6 Refusal of Netscape Navigator (3.1 and 3.3) to save or edit frame
control or JavaScript scripts in html files.
Result: These files get lost during saves of documents. Since these
are the _key_ files for many pages, this means such documents are
effectively destroyed by copying.
Comment: There is no good reason for this refusal. They are plain text
files like any other html file. Inability to save them _has_ to be
due to deliberate choice by Netscape. Now why would they choose to
make such lynchpin files uncopyable? Gee, is this clear enough yet?
7 Html does not include any standard for compression of the content of
its own files. Let alone the idea of allowing compressed sets of files
or even trees of files. We've had such tools (eg PKzip) since way back
in the early days of DOS, but the supposed universal standard for the
presentation of documents on the internet does not allow compression?

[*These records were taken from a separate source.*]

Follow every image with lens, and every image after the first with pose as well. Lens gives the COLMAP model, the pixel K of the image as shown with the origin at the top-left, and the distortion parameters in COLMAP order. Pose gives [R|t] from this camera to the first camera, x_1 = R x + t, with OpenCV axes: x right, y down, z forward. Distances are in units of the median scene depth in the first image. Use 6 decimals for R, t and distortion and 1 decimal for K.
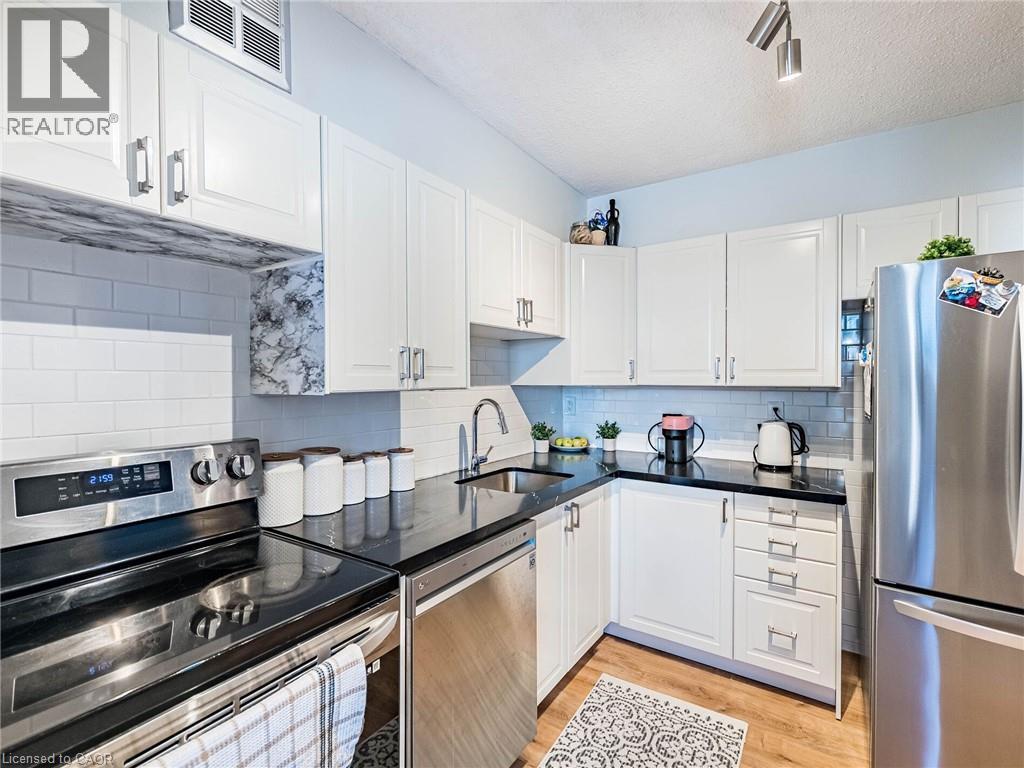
lens RADIAL K [[493.3, 0, 512.0], [0, 493.3, 384.0], [0, 0, 1]] dist [0.002132, 0.000130]
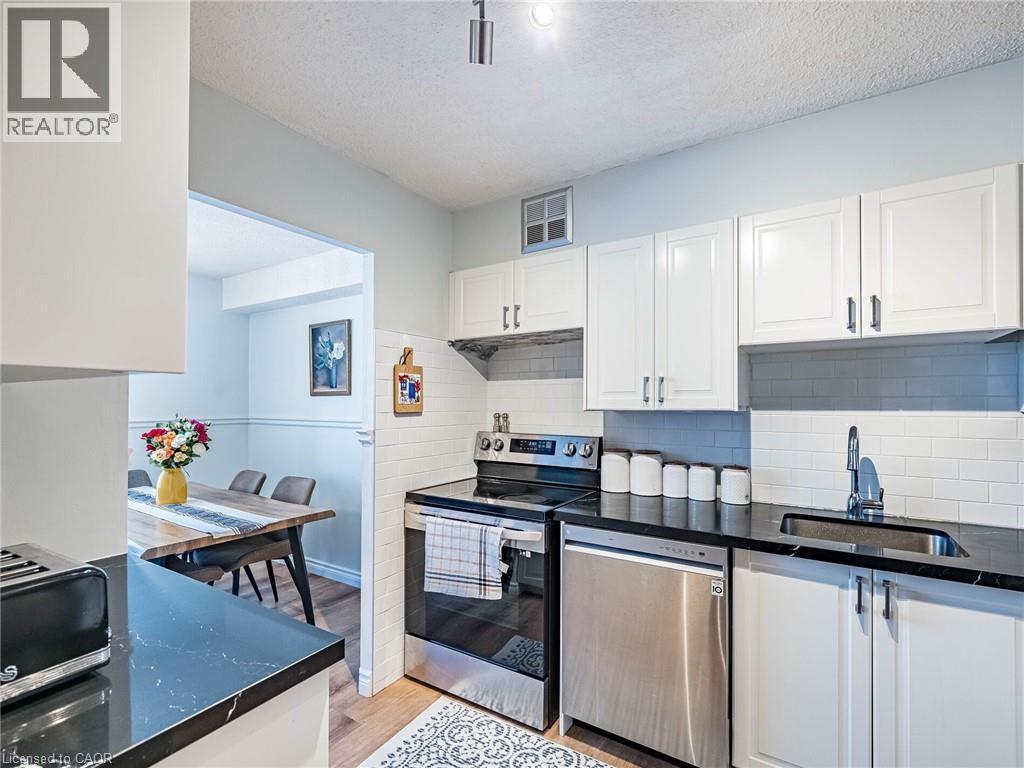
lens RADIAL K [[470.9, 0, 508.5], [0, 470.9, 396.7], [0, 0, 1]] dist [-0.000206, -0.000023]
pose [[0.030960, -0.011492, -0.999455, 0.906687], [-0.012891, 0.999846, -0.011896, -0.003568], [0.999437, 0.013253, 0.030807, 0.513796]]
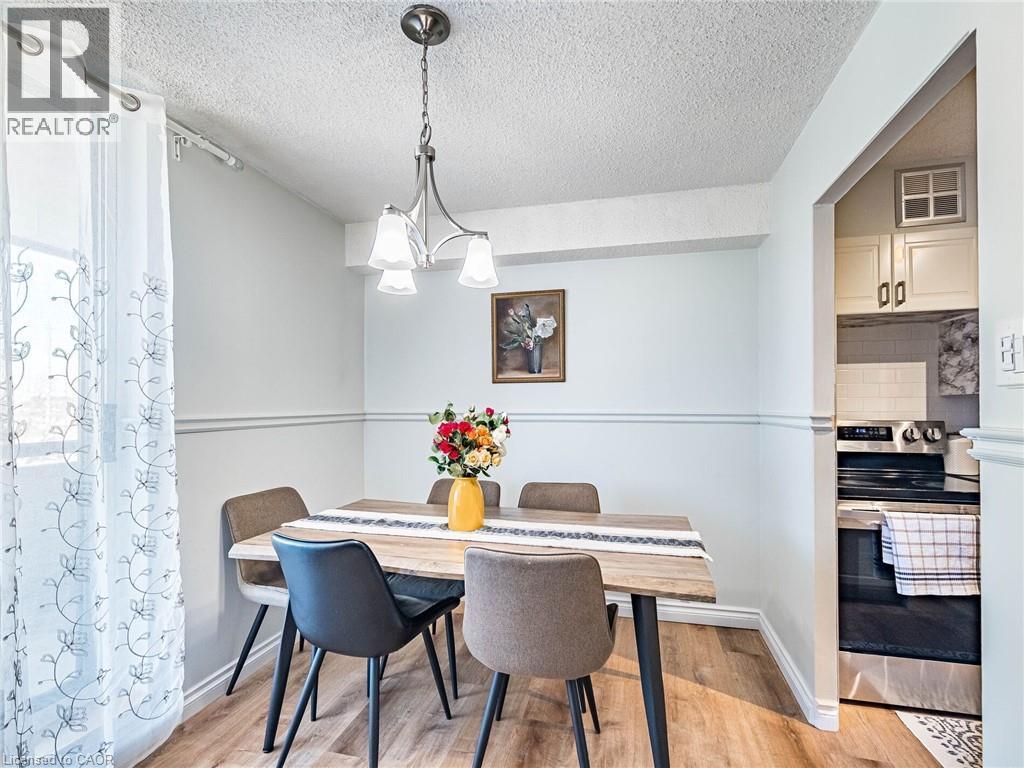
lens RADIAL K [[481.6, 0, 513.2], [0, 481.6, 401.5], [0, 0, 1]] dist [0.000034, -0.000026]
pose [[0.349381, -0.006981, -0.936955, 0.427186], [-0.008496, 0.999908, -0.010618, 0.060584], [0.936942, 0.011670, 0.349290, -0.794373]]
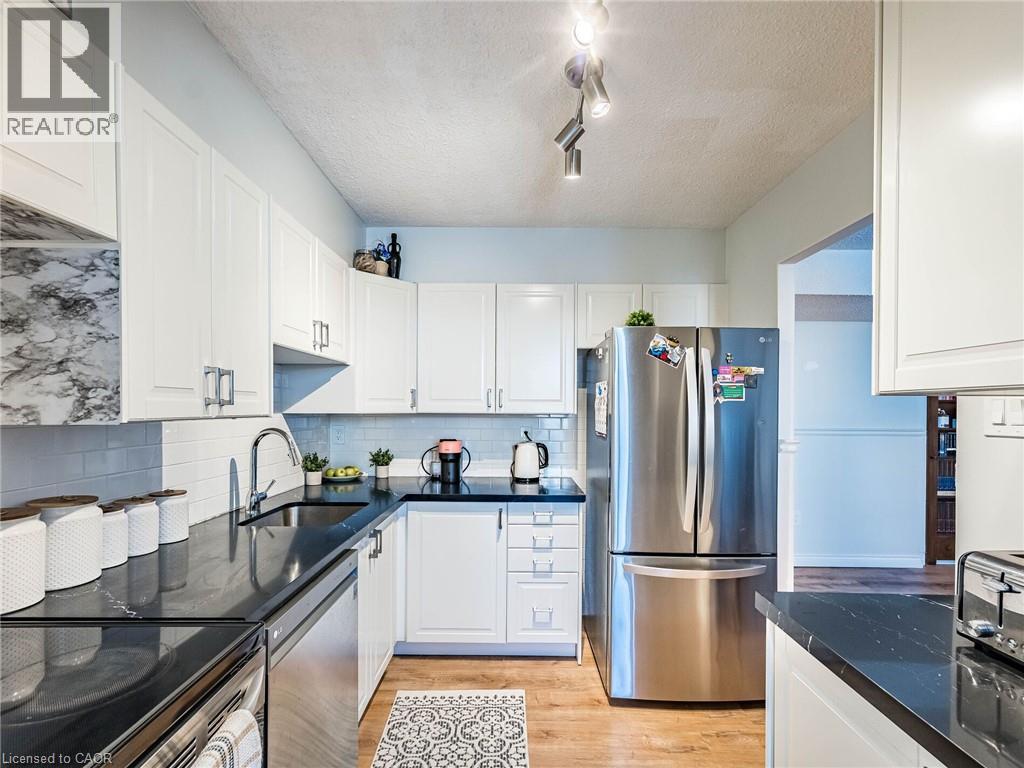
lens RADIAL K [[492.6, 0, 515.3], [0, 492.6, 413.5], [0, 0, 1]] dist [0.002489, 0.000042]
pose [[0.824827, -0.001600, 0.565383, -0.228605], [0.001996, 0.999998, -0.000082, 0.004868], [-0.565381, 0.001196, 0.824829, 0.007518]]
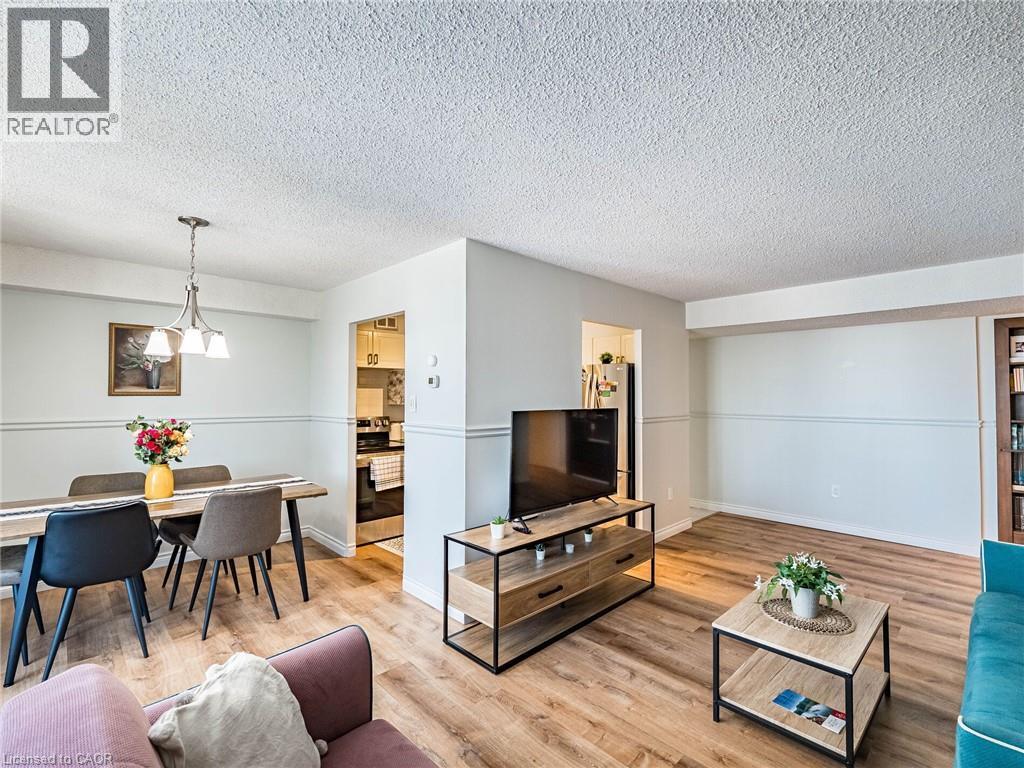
lens RADIAL K [[470.9, 0, 508.5], [0, 470.9, 396.7], [0, 0, 1]] dist [-0.000206, -0.000023]
pose [[0.978210, 0.004629, -0.207564, 0.902248], [-0.006663, 0.999936, -0.009103, -0.009257], [0.207509, 0.010287, 0.978179, -1.874545]]
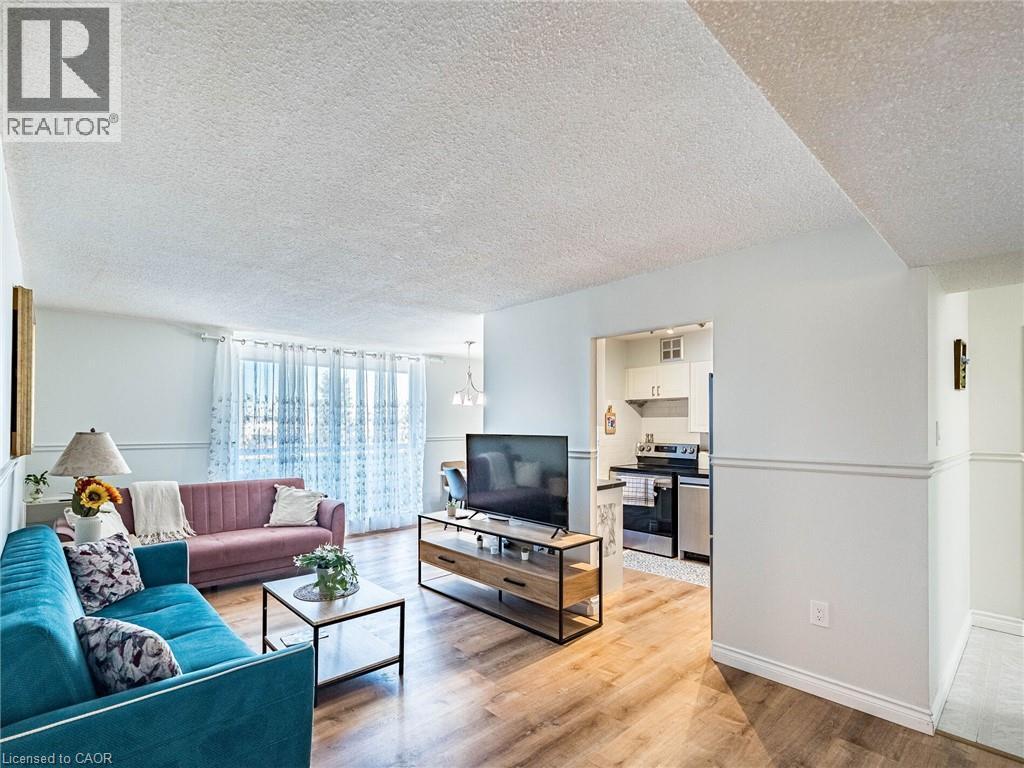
lens RADIAL K [[492.6, 0, 515.3], [0, 492.6, 413.5], [0, 0, 1]] dist [0.002489, 0.000042]
pose [[-0.198033, -0.019199, -0.980007, 2.820033], [-0.012055, 0.999780, -0.017150, -0.035302], [0.980121, 0.008418, -0.198220, 0.307490]]
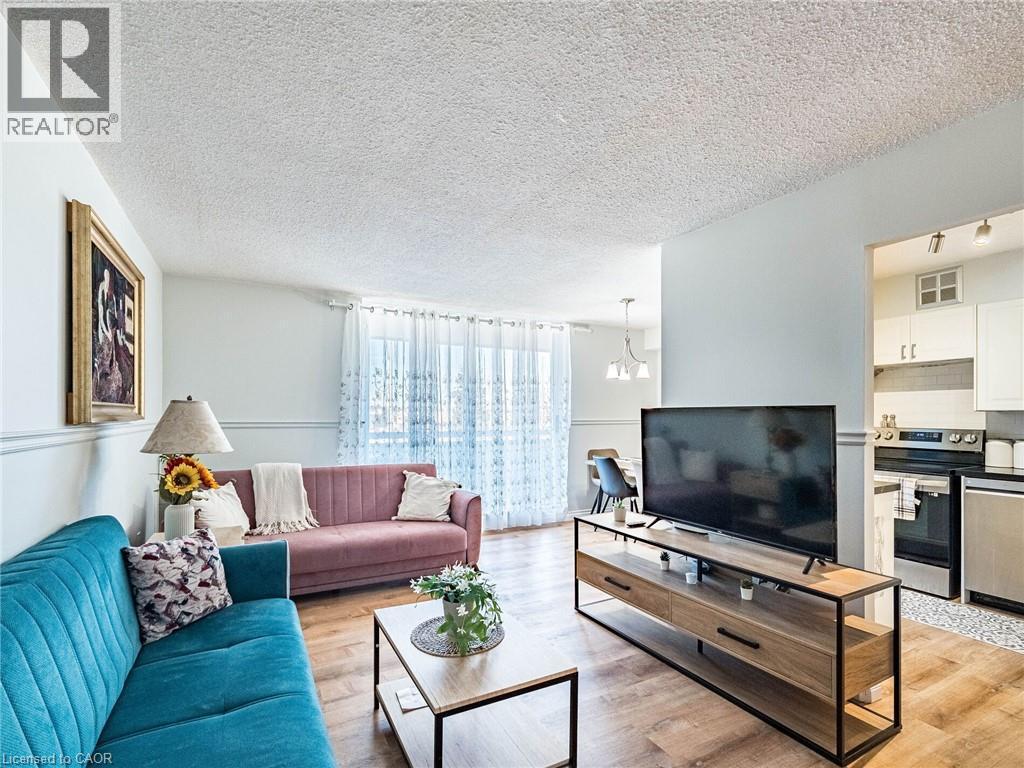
lens RADIAL K [[485.4, 0, 510.9], [0, 485.4, 411.3], [0, 0, 1]] dist [-0.002934, -0.000052]
pose [[-0.450835, -0.005461, -0.892591, 2.253742], [-0.011206, 0.999937, -0.000458, 0.037723], [0.892537, 0.009796, -0.450868, -0.030904]]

Result: storage and transmission of large documents is wasteful of
memory and bandwidth.
Comment: But of course! If such a compression standard was developed,
it would be really hard to justify the omission of capabilities to
also hold file sets and directory trees. But if they were included,
all the careful work already put into crippling html as a vector for
data exchange could be lost!
The only possible conclusion is that Netscape management have a
considered policy of moulding html into a format that allows
information providers to obstruct the free and reliable exchange
of 'their' information.
Whether or not you think this objective is reasonable, the results
are very harmful to all uses of html. Specificly, html has evolved
without any trace of features that might allow the preservation of
file sets as complete and intact units through the process of network
transmission. Hence even information providers who _want_ to make
their information available in useful and copyable form, are seriously
handicapped.
The combination of html and browser provides a medium that allows the
remote display of flashy, eye-catching web sites, but strongly obstructs
the capture and storage of such page sets in complete and working form
by the recipient.
This is exactly the same sort of old-world, 'information as property'
thinking that is behind the music and film industry's attempts to
cripple the development of versatile bulk data storage media. (See the
articles on information ownership, the DVD farce, etc, in the fascinating
and free electronic book: 'Evergreen', by Guy Dunphy.)

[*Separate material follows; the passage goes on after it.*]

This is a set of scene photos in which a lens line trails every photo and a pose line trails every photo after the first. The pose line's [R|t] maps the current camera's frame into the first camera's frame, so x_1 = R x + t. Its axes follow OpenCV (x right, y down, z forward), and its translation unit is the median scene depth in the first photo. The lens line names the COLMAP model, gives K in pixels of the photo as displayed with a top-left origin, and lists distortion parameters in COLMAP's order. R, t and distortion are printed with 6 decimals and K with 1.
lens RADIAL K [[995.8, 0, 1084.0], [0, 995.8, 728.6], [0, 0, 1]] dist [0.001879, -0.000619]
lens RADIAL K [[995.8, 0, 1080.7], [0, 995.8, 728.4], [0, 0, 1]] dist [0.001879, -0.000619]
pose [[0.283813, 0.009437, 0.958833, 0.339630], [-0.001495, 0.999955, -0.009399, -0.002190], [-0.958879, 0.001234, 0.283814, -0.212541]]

There is one other aspect of html that should be considered.
This is the complete failure of html to address the need to capture
true likenesses of existing physical documents. There are millons of
precious and historic books out there, all of them growing ever more
brittle and yellowed. Many of them are free of copyright restrictions,
despite the strenuous efforts of powerful groups of copyright holders
to have governments legislate to extend the stifling grip of copyright
to cover _all_ the heritage of mankind.
There are sections in Evergreen devoted to the urgent need to create a
data standard for the efficient capture of such public domain works in
an electronic form. Project Gutenberg is a good start, but suffers in its
efforts from the lack of any such standard more stable than plain ASCII.
Here it is only relevant to point out that html is completely unsuitable
for such use. This 'standard', into which so much information is being
translated, with so much effort, is neither stable, or even capable of
performing what should be the most important use for any pretender to
the title of 'universal document format'. In its obsession with logical
reformatability, html denies that some document capture applications
_demand_ the ability to accurately represent the true, graphical
appearance of the original; warts, defects, fixed layout, and all.
The preservation of the historical works of humanity, in a digitally
preservable, easily reproduced and archived form, must be the prime
objective of any such standard. A standard that does not achieve this,
must eventually be discarded in favour of one that does.
Html must either be extended to allow such a use, or be superceeded.